By Louise Rasmussen
COPENHAGEN (Reuters) – Fitch on Wednesday downgraded Swedish property company SBB’s long-term issuer default rating to CCC+ from B-, and its senior unsecured debt rating to B from B+, driving the group’s bonds deeper into speculative or ‘junk’ territory.
Loss-making SBB is at the centre of a Swedish property crash, having racked up vast debt by buying public real estate, including social housing, government offices, schools and hospitals.
“The downgrades reflect SBB’s third quarter results and its tight liquidity, including insufficient existing liquidity to reduce refinancing risk after the end of the third quarter 2024, and unfavourable real estate and capital market conditions,” Fitch said in a statement.
“SBB continues to undertake asset disposals but execution risk remains high,” the ratings agency added.
SBB did not immediately respond to a request for comment.
Fitch already in May cut the group to below investment grade status for the first time and again downgraded the company in August.
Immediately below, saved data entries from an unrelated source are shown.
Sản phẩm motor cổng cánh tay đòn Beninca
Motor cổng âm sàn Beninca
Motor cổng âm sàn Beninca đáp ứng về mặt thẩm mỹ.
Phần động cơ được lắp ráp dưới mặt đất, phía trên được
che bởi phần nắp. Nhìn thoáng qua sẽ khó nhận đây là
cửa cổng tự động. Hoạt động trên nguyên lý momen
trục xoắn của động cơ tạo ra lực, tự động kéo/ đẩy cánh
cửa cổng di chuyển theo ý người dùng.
Fitch on Wednesday said SBB was unlikely to have capital market access to refinance its unsecured bonds, adding that without an ability to tap bond markets, the real estate company would have to sell assets to meet debt maturities.
Rival ratings agency S&P on Friday said it had placed SBB on credit watch for a potential downgrade to a selective default over the company’s offer to use proceeds from a property sale to buy back debt for up to $650 million.
If debt is bought at a substantial discount to the original value, this could be considered tantamount to default, S&P said.